:: Quoted text ::
NICK CURATES AND PERFORMS IN EMERGING VOICES PROJECT FOR PCMS
NICK CURATES AND PERFORMS IN EPIC EMERGING VOICES PROJECT EXPLORING SONG AS AN EXPRESSION OF IDENTITY WITH THE PHILADELPHIA CHAMBER MUSIC SOCIETY CULMINATING IN WORLD PREMIERE OF NICO MUHLY’S “STRANGER“
“The final concert on Friday at the Kimmel Center’s Perelman Theater was among the most ambitious — titled The Rise of the American Voice — with the project’s curator/tenor Nicholas Phan premiering a new work by Nico Muhly (known both for commissions by the Philadelphia Orchestra and Metropolitan Opera)…All of the programs explored key points leading up to and coming out of World War I — through the relatively unimposing but bold personal lens of art song…Friday’s program charted a fascinating artistic progression…
…Titled Stranger, the new Muhly song cycle (commissioned by PCMS) showed the art-song medium at its agile best. Addressing current issues around immigration, Muhly chose prose texts quoting letters from the 19th and early 20th centuries as well as the morality-steeped Book of Leviticus, dealing with the racism inflicted on the Chinese in America as a case in point. In the tradition of word-dominated songs, Muhly showcased some fairly volatile ideas with vocal lines fashioned with clear, unheated rhetoric — all buoyed by string quartet accompaniment full of post-minimalist arpeggios. Muhly is usually impressive, but this is a piece you can take to your heart, especially in the well-studied, beautifully polished performance by Brooklyn Rider and Phan at his articulate best.”

:: Problem to solve ::
Name every organization that the concert review says has commissioned work from Nico Muhly.

:: Information shown ::

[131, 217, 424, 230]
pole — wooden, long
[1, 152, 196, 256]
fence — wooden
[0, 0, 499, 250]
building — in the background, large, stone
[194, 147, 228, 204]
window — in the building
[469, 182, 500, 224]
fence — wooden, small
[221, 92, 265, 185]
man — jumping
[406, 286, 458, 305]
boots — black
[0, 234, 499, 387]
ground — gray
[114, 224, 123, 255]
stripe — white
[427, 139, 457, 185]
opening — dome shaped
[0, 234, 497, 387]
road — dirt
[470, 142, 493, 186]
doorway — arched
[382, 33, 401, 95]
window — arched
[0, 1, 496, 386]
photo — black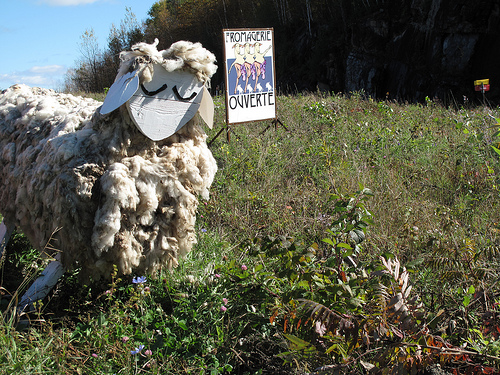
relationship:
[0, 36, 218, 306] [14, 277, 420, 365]
lamb on grass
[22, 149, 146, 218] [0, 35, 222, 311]
fur on sheep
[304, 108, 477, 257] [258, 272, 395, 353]
bush in grass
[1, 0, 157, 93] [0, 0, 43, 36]
clouds in sky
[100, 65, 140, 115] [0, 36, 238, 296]
ear on sheep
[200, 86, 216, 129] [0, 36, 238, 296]
ear on sheep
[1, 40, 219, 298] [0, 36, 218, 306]
wool on lamb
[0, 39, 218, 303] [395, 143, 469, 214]
scarecrow on grass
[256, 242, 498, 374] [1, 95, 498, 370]
leaves on floor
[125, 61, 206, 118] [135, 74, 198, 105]
box has paintings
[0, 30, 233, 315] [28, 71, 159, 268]
body covered by wool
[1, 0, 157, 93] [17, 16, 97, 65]
clouds in sky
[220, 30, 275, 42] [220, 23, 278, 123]
fromagerie on top of sign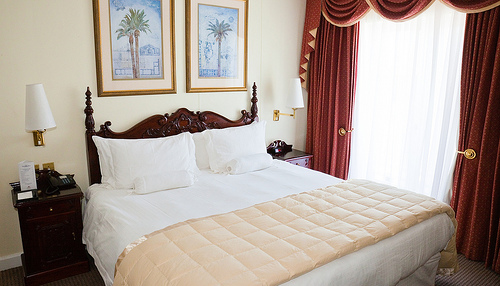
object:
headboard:
[82, 81, 259, 186]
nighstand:
[40, 173, 76, 196]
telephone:
[13, 156, 38, 202]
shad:
[21, 81, 57, 145]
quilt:
[81, 159, 460, 286]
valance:
[297, 0, 500, 92]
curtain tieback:
[455, 148, 476, 160]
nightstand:
[266, 139, 293, 158]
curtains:
[290, 0, 500, 273]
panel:
[347, 10, 469, 205]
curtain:
[299, 20, 360, 180]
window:
[342, 7, 467, 204]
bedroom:
[0, 0, 500, 286]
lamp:
[22, 83, 57, 170]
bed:
[80, 82, 459, 286]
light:
[273, 77, 304, 122]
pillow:
[91, 131, 202, 195]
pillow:
[201, 123, 275, 175]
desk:
[8, 162, 89, 285]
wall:
[0, 0, 300, 286]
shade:
[20, 84, 55, 132]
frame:
[92, 0, 176, 98]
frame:
[182, 0, 250, 94]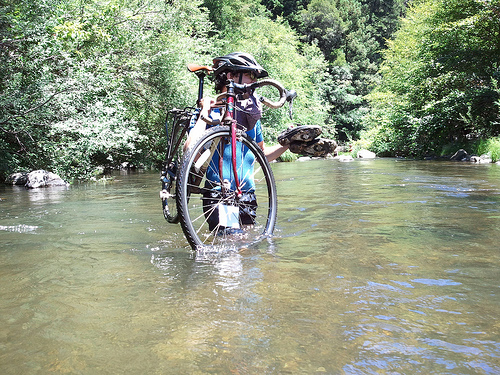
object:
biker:
[183, 52, 295, 241]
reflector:
[194, 148, 211, 173]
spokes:
[187, 136, 271, 247]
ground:
[371, 160, 409, 195]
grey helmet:
[212, 51, 269, 93]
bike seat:
[187, 63, 213, 74]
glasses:
[245, 73, 255, 79]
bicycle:
[158, 62, 298, 257]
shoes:
[277, 125, 323, 152]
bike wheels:
[175, 126, 278, 256]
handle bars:
[234, 83, 298, 120]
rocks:
[4, 169, 70, 189]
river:
[0, 156, 499, 374]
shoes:
[289, 138, 338, 157]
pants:
[203, 180, 258, 236]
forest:
[0, 0, 499, 181]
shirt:
[188, 98, 265, 193]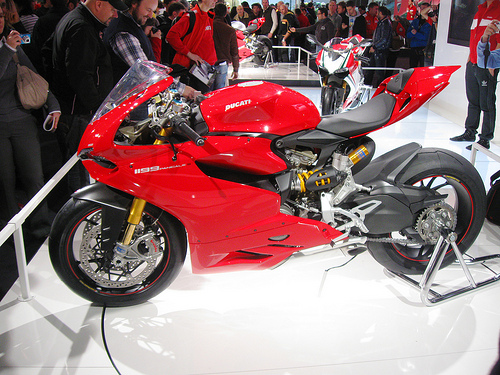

:: Correct output ::
- Philadelphia Chamber Music Society (PCMS)
- Philadelphia Orchestra
- Metropolitan Opera